Опять начнет приставать со своими идиотскими разговорами!
Младший разлил по чашкам густую черную жидкость, уместил свой костлявый зад в шезлонге и достал папиросу.
— Это уже третья за сегодня, — неприязненно напомнил Арби, указывая на «косячок». — Плохо не будет?
— А! — отмахнулся младший. — Мужчине это не повредит.
— Если заснешь, пеняй на себя, — предупредил старший.
— Не засну, — Султан с удовольствием втянул резко пахнущий дым, — я дома по пять штук таких выкуривал подряд, и ничего…
«Немудрено, что у тебя мозги давно высохли…» — зло подумал Арби, сохраняя невозмутимое выражение лица.
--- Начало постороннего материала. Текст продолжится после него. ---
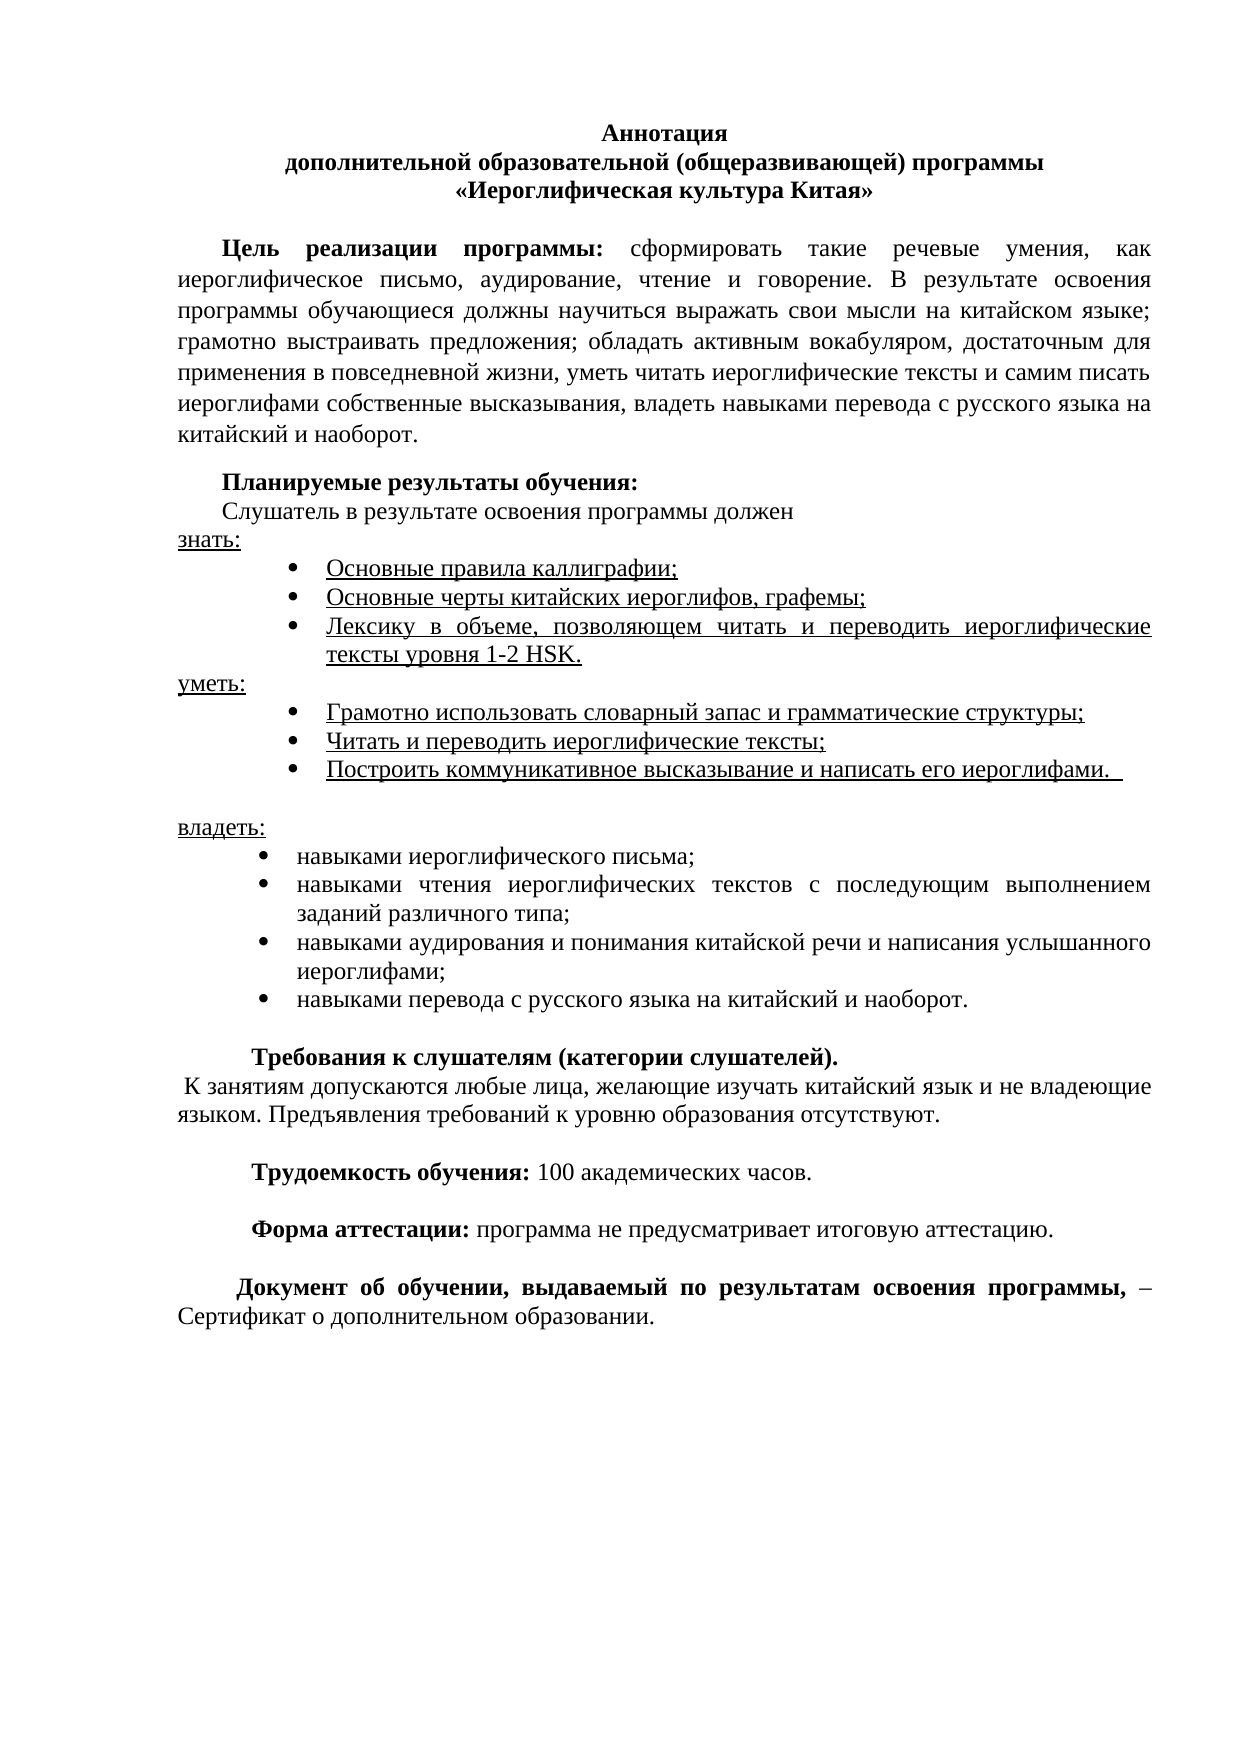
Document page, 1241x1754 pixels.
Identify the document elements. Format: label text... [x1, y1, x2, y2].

list Основные правила каллиграфии; [288, 553, 1152, 582]
list Грамотно использовать словарный запас и грамматические структуры; [288, 697, 1152, 726]
list навыками аудирования и понимания китайской речи и написания услышанного иероглифами; [259, 927, 1152, 984]
text Форма аттестации: программа не предусматривает итоговую аттестацию. [177, 1214, 1152, 1243]
text Трудоемкость обучения: 100 академических часов. [177, 1157, 1152, 1186]
text владеть: [177, 812, 1152, 841]
text уметь: [177, 668, 1152, 697]
text «Иероглифическая культура Китая» [177, 176, 1152, 204]
text дополнительной образовательной (общеразвивающей) программы [177, 147, 1152, 176]
list Лексику в объеме, позволяющем читать и переводить иероглифические тексты уровня 1-2 HSK. [288, 611, 1152, 668]
list навыками перевода с русского языка на китайский и наоборот. [259, 984, 1152, 1013]
list Построить коммуникативное высказывание и написать его иероглифами. [288, 754, 1152, 783]
text К занятиям допускаются любые лица, желающие изучать китайский язык и не владеющие языком. Предъявления требований к уровню образования отсутствуют. [177, 1071, 1152, 1128]
text Аннотация [177, 118, 1152, 147]
text Цель реализации программы: сформировать такие речевые умения, как иероглифическое письмо, аудирование, чтение и говорение. В результате освоения программы обучающиеся должны научиться выражать свои мысли на китайском языке; грамотно выстраивать предложения; обладать активным вокабуляром, достаточным для применения в повседневной жизни, уметь читать иероглифические тексты и самим писать иероглифами собственные высказывания, владеть навыками перевода с русского языка на китайский и наоборот. [177, 233, 1152, 448]
text знать: [177, 524, 1152, 553]
list навыками иероглифического письма; [259, 841, 1152, 869]
text Требования к слушателям (категории слушателей). [177, 1042, 1152, 1071]
text Планируемые результаты обучения: [177, 467, 1152, 496]
list Читать и переводить иероглифические тексты; [288, 726, 1152, 754]
list навыками чтения иероглифических текстов с последующим выполнением заданий различного типа; [259, 869, 1152, 927]
text Документ об обучении, выдаваемый по результатам освоения программы, – Сертификат о дополнительном образовании. [177, 1272, 1152, 1329]
text Слушатель в результате освоения программы должен [177, 496, 1152, 524]
list Основные черты китайских иероглифов, графемы; [288, 582, 1152, 611]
К своим двадцати трем годам Султан выглядел на все тридцать.
Травку он начал покуривать в четырнадцать. А в шестнадцать, когда Чечено-Ингушская АССР разделилась на две республики и обе семимильными шагами пошли к независимости, Султан перешел на мак. Однако это не вызвало прилива благожелательности у его родственников, и молодого чеченца насильно отучили от иглы, заперев на пару месяцев в сарае. Юноша переломался и с тех пор предпочитал анашу всем остальным наркотикам, памятуя о предупреждении деда. Старик поставил внука перед выбором — или он завязывает со шприцами, или его отправляют на горные вершины под наблюдение троюродного дядьки чабана.
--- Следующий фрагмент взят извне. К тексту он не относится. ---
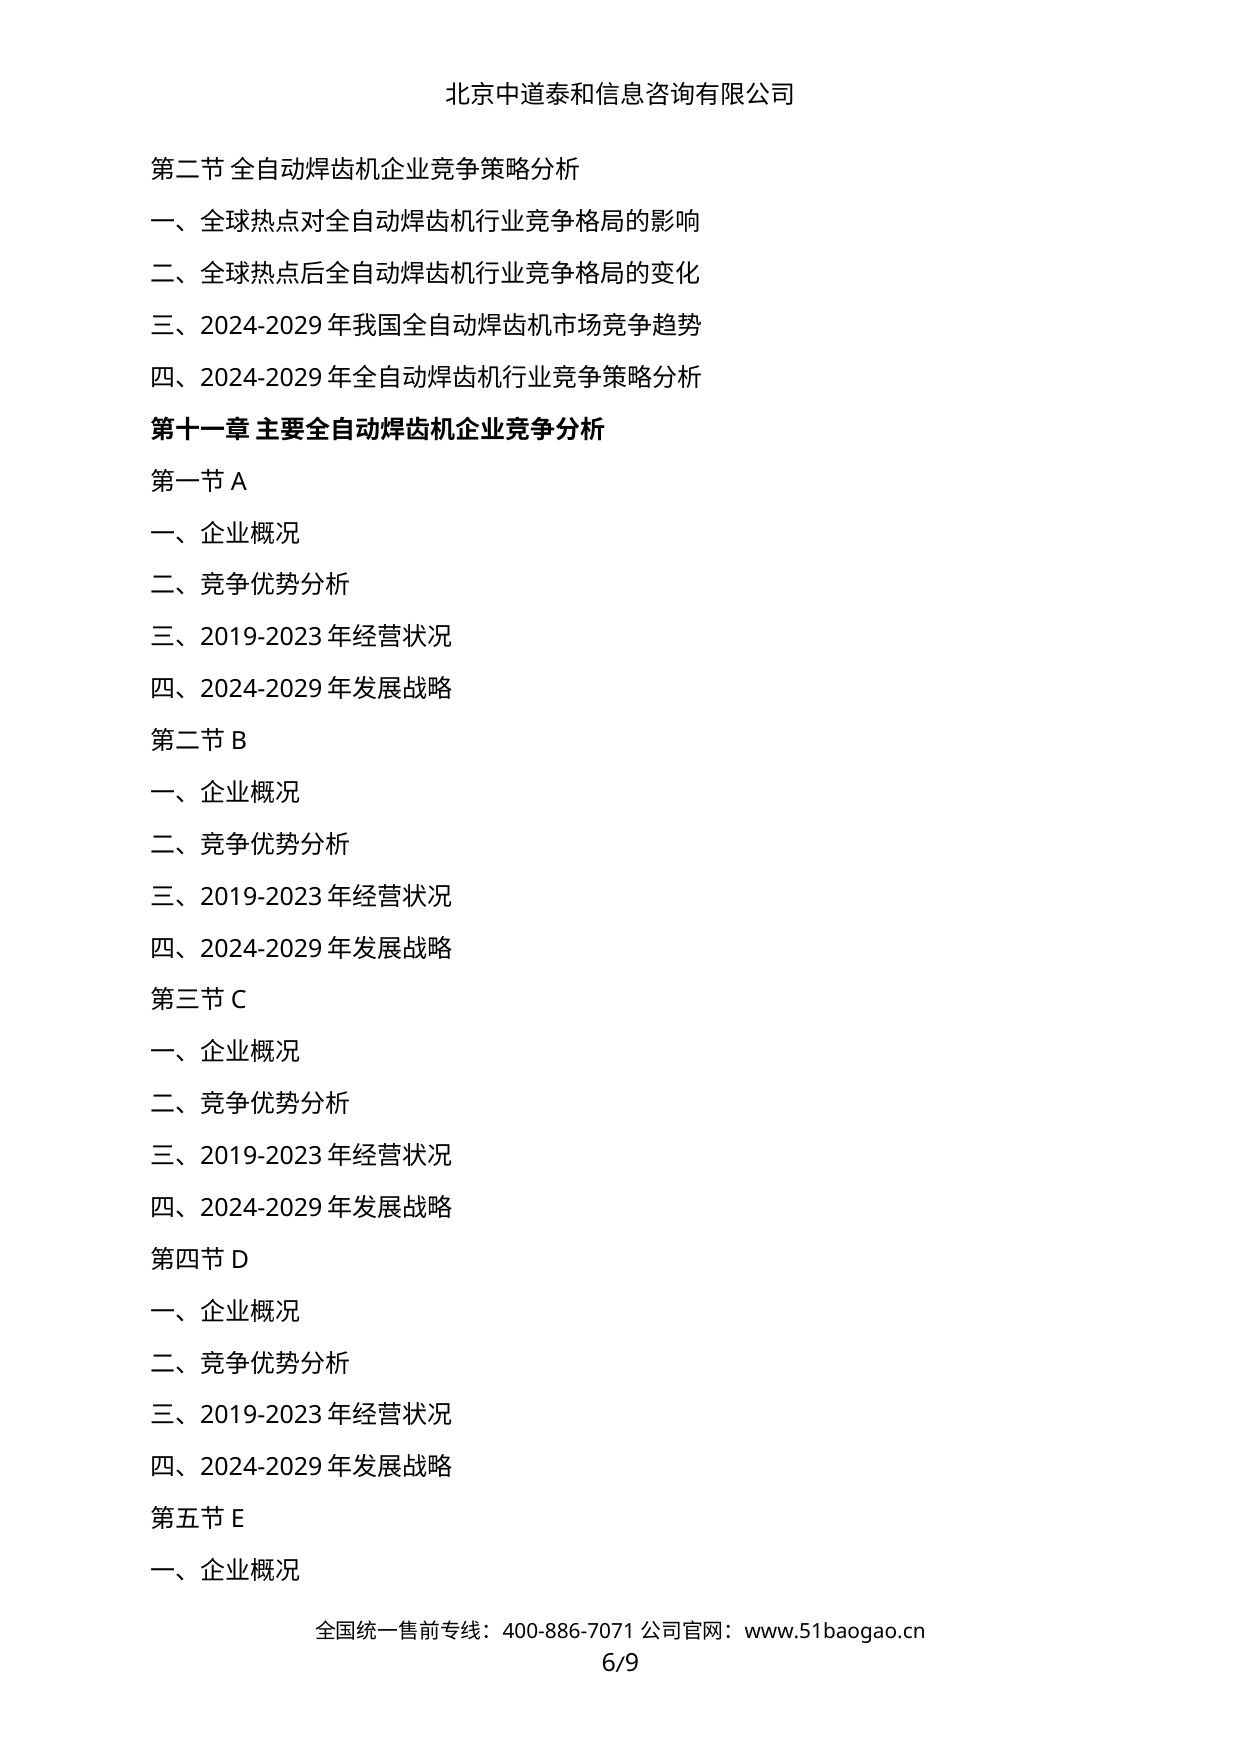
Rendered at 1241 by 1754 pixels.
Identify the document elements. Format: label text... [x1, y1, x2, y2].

text 第二节 全自动焊齿机企业竞争策略分析 [150, 150, 1090, 186]
text 二、竞争优势分析 [150, 1084, 1090, 1120]
text 三、2019-2023年经营状况 [150, 876, 1090, 912]
text 四、2024-2029年发展战略 [150, 1187, 1090, 1224]
text 一、企业概况 [150, 1551, 1090, 1587]
text 一、企业概况 [150, 772, 1090, 809]
text 第十一章 主要全自动焊齿机企业竞争分析 [150, 409, 1090, 446]
text 第四节 D [150, 1239, 1090, 1276]
text 四、2024-2029年全自动焊齿机行业竞争策略分析 [150, 357, 1090, 394]
text 一、全球热点对全自动焊齿机行业竞争格局的影响 [150, 202, 1090, 238]
text 第一节 A [150, 461, 1090, 497]
text 四、2024-2029年发展战略 [150, 669, 1090, 705]
text 一、企业概况 [150, 1291, 1090, 1327]
text 三、2024-2029年我国全自动焊齿机市场竞争趋势 [150, 306, 1090, 342]
text 二、竞争优势分析 [150, 824, 1090, 861]
text 二、竞争优势分析 [150, 1343, 1090, 1379]
text 四、2024-2029年发展战略 [150, 928, 1090, 964]
text 第二节 B [150, 721, 1090, 757]
text 一、企业概况 [150, 513, 1090, 549]
text 一、企业概况 [150, 1032, 1090, 1068]
text 二、全球热点后全自动焊齿机行业竞争格局的变化 [150, 254, 1090, 290]
text 二、竞争优势分析 [150, 565, 1090, 601]
text 三、2019-2023年经营状况 [150, 1136, 1090, 1172]
text 第三节 C [150, 980, 1090, 1016]
text 四、2024-2029年发展战略 [150, 1447, 1090, 1483]
text 第五节 E [150, 1499, 1090, 1535]
text 三、2019-2023年经营状况 [150, 617, 1090, 653]
text 三、2019-2023年经营状况 [150, 1395, 1090, 1431]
Султан не хотел к дядьке и тягу к опиатам поборол.
Зато когда его приняли в отряд «исламских волков», он оторвался по полной программе — глотал «колеса», курил героин, нюхал кокс[53], не брезговал даже клеем. Но эйфория продолжалась недолго — в первую чеченскую войну его полк был вырезан до основания батальоном российского спецназа. Из шестисот бойцов уцелело три десятка. Да и то только тех, кто на момент фатального боя отсутствовал в расположении части.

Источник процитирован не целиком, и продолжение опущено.